Having driven beneath the slopes of Ireland’s holiest mountain, Croagh Patrick, a dozen or more times with little more than an upward glance toward the summit, I harbored for years a longing to see for myself what the pilgrimage to the peak was all about. I had read that octogenarians often climb the slopes in bare feet; surely I would have no trouble as a 60-year old male in fine health and sensible shoes.
So, in September 2015, one gray Saturday morning between rainstorms, I determined it was time to be my best pilgrim, grabbed a bottle of water and a chocolate bar, and blithely announced to my dearest I’d meet her back in our rented flat in a couple hours.
I was not raised Catholic–or Pagan for that matter–though my family of origin would argue that I had been left on their doorstep and could have been from either lineage. Which is to say that the notion of a “pilgrimage”–though it has a familiar ring–has not been part of what motivates me. That stated, as I began the ascent I was struck by the certainty that millions of people before me–with or without shoes–had been compelled since the 5th century to reach the top of this peak where St. Patrick allegedly spent forty days and forty nights casting out serpents and converting the Irish to Catholicism. And where for centuries prior to St. Patrick the indigenous Irish observed rituals from the summit hailing the return of summer. This path is not the one less travelled.
Thinking about eighty-year olds traipsing up and down the rugged trail in bare feet would have left me breathless, had I not been gasping already from the steep and challenging terrain a few dozen meters into the climb. Over eons of use the trail has become as wide as R335 which runs below the mountain, but unlike the smooth tarmac of the road, the trail up “The Reek” is strewn with jagged, craggy, rough rocks ranging in size from fist to skull and then some. Add to this a slope at times greater than 45 degrees and a pleasant day hike up a small mountain promptly takes on the look and feel of a bonafide pilgrimage. Was I doing penance? If so, I was delighted to find myself clambering the route along with Swiss, Portuguese, French, Russians, Japanese, Germans and–thank St. Patrick–several shoe-clad Irish.
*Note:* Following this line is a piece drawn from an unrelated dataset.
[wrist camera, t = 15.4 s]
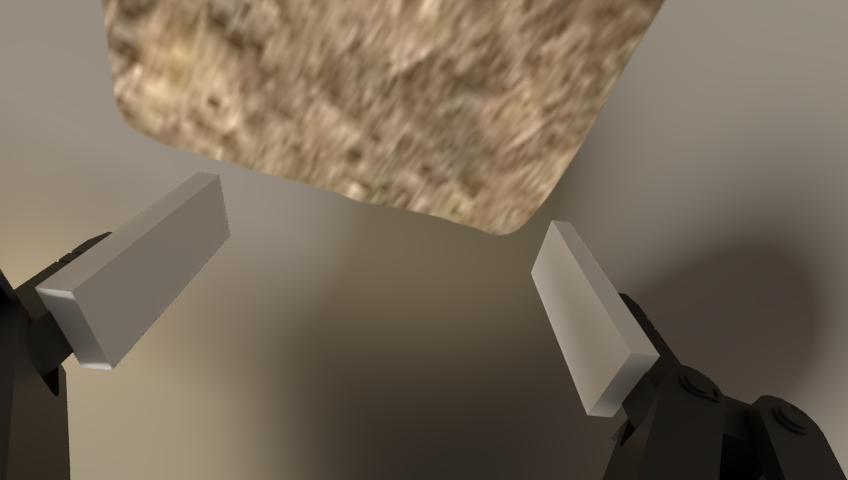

It took a little under two hours to summit and about the same to stumble back down. I was not aware of any traditional ritual or prayer or other observance to make on the summit other than to take the only Selfie on my cell phone I have done to date…standing happily and gratefully in front of the mist-enshrouded sign declaring that I had completed my pilgrimage to reach the top of Croagh Patrick.